Brezilya’da görkemli stadyumlarda dünya kupası müsabakaları sürerken, hemen onun yanı başında yasaklanmış, polis barikatlarıyla kesilmiş, kanunlarla sıkıyönetim ilan edilmiş sokaklarda göstericilerin, şenlikli havai fişekler, molotoflar ve bulabildikleri taşlarla kendilerini savundukları başka müsabakalar devam ediyor.
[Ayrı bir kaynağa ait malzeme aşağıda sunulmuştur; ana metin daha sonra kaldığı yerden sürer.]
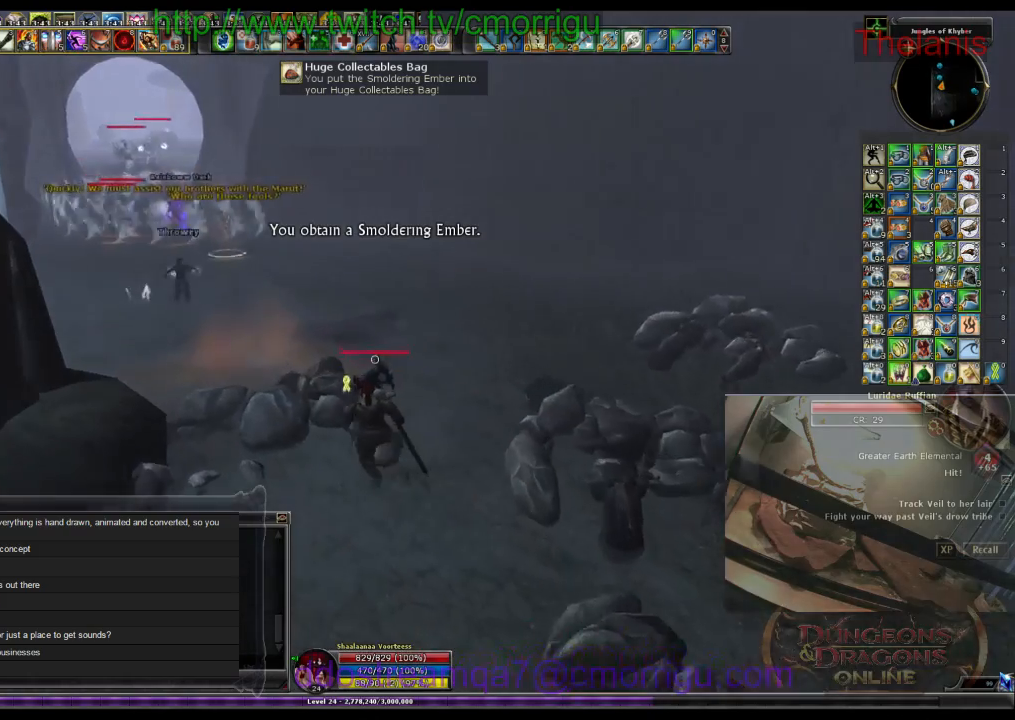
{"keys": ["w"], "events": []}
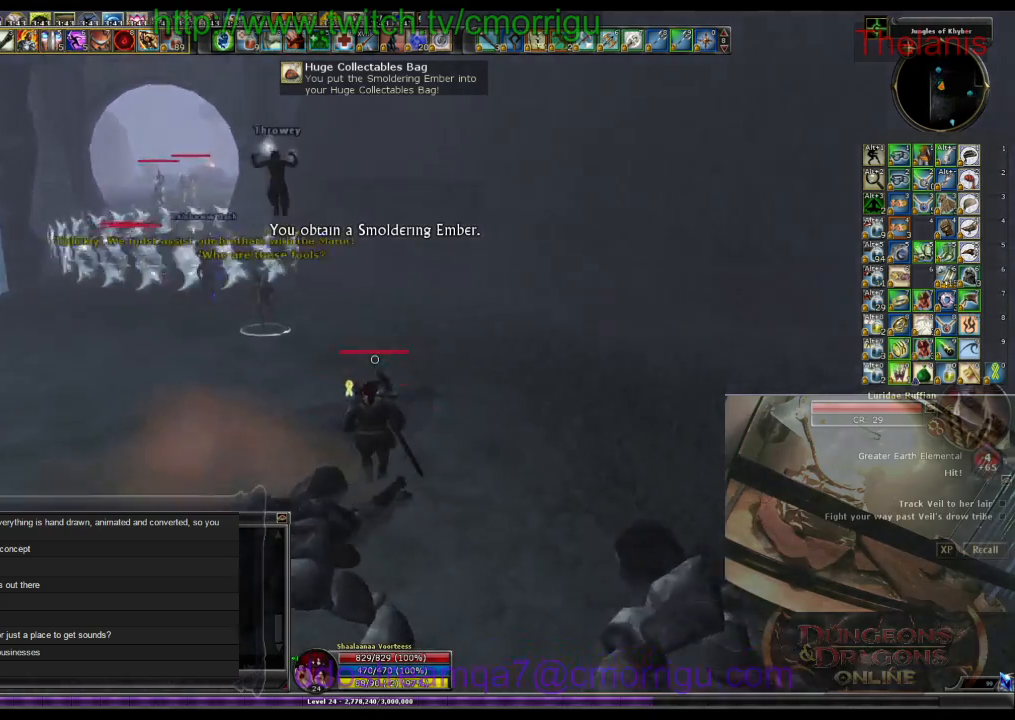
{"keys": [], "events": [[400, "w", "up"]]}
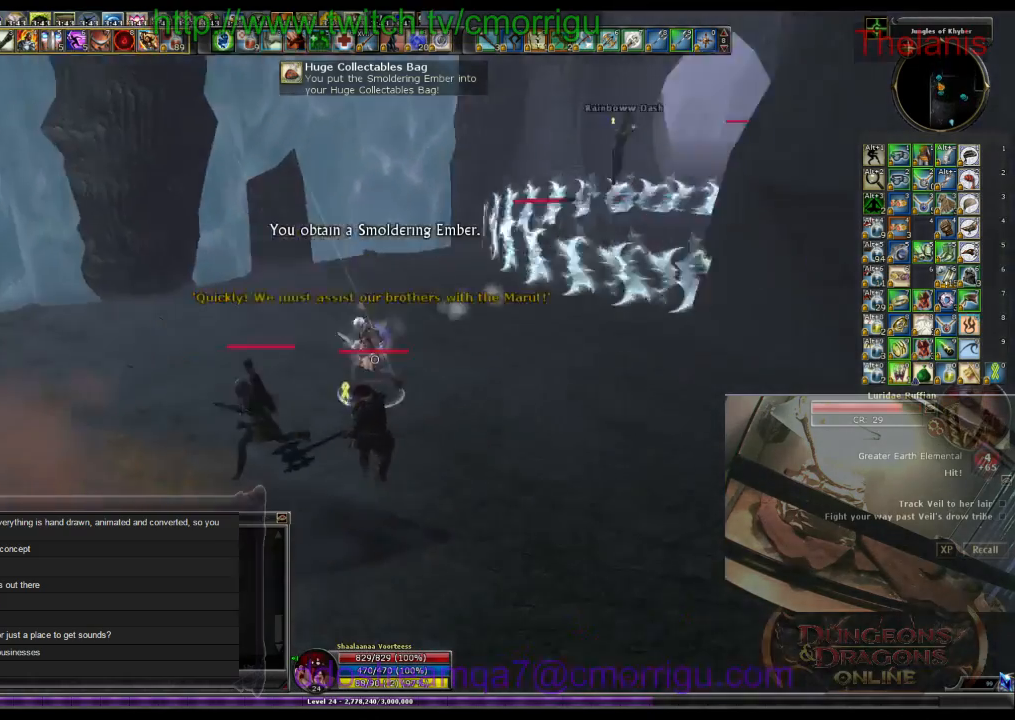
{"keys": [], "events": []}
Uzlaşmanın dayanılmaz revizyonizmi
Paylaş

Metin YEĞİN

Brezilya’da görkemli stadyumlarda dünya kupası müsabakaları sürerken, hemen onun yanı başında yasaklanmış, polis barikatlarıyla kesilmiş, kanunlarla sıkıyönetim ilan edilmiş sokaklarda göstericilerin, şenlikli havai fişekler, molotoflar ve bulabildikleri taşlarla kendilerini savundukları başka müsabakalar devam ediyor.  Sokaktaki bu müsabakaların oyun kurucusu ise ‘Sol’cu Brezilya İşçi Partisi (PT)’nin desteklediği bir başkan, eski bir şehir gerillası! Dilma Rousseff. Ehven ve şer arasında geçen hayatımızın bir başka ehven öyküsüne hoş geldiniz; PT ve Dilma Rousseff ...
Önce, bizde pek hesaba katılmayan iktidarın haklı olarak tek ileri sürebileceği gerçekliği vurgulayarak başlayalım. Brezilya bir birleşik devlettir. Yani her eyaletin kendi yasaları ve başkanı vardır. Bu yüzden Brezilya devlet başkanı, her eyalette kendi istediğini yapamayabilir. Hemen ardından 10 yıldan fazladır ne zaman PT’li liderler, parlamenterler ve soldan arkadaşlarla konuşursak ‘ehven’ olma gerekçelerini de yazalım. Lula ilk başkan seçildiğinde hem senatoda hem de parlamentoda sağcılar çoğunluktaydı. Bu yüzden ilk dönemde Lula iktidarını eleştirdiğimizde bütün PT’li arkadaşlar bunu ileri sürüyordu. İkinci dönem Lula başkanlığında parlamentoda ‘sol’, senatoda ise ‘sağ’ çoğunluktaydı. Bu sefer sürekli senatonun engel çıkarttığı ileri sürülüyordu. Yine PT’nin adayı olarak başkan seçilen Dilma döneminde bugün ise hem senatoda hem de parlamentoda ‘sol’ çoğunlukta.
Eh artık her şey tamam demeyin. Çünkü bu daha buzdağının görünen kısmı. Bu çoğunluk ‘sol’, İşçi Partisi ve 13 diğer partinin oluşturduğu bir bloktur ve ne zaman biraz sol bir şey yapılmaya kalksa –tabii böyle bir isteğin samimi olduğunu varsayarsak- bu bloktan ayrılıp, sağ bloğa dahil olunarak herhangi bir şey yapılması engellenebilir. Ayrıca bütün bunların üstüne İşçi Partisinin de 40 ayrı gruptan meydana geldiğini eklersem o zaman siz işin ne kadar ‘ehven’ olduğuna karar verin. Korkarım PT tarihini ve özellikle son dönem Brezilya politikasını yakından izlerseniz, zaten bizde hiçbir zaman tam olarak gerçekleşemeyen ‘ittifak’ programlarından vazgeçersiniz. Çünkü bu ‘uzlaşmanın dayanılmaz revizyonizmi’ sürekli olarak radikal bir değişimden kaçış, reformist bir öneri ile ‘ehven’ bir durum yaratmaya çalışmak, bu durumu korumak ve bloğu çatlatmamak adına daha da sağ davranmak ve sonuç olarak da hiçbir şey değiştirmemek demektir. Brezilya yakın tarihi gösterdi ki bu, her an dağılabilir ittifak karşısında, sadece kısa dönem yakınarak bekleyen finans dünyası genellikle başarılı oldu.    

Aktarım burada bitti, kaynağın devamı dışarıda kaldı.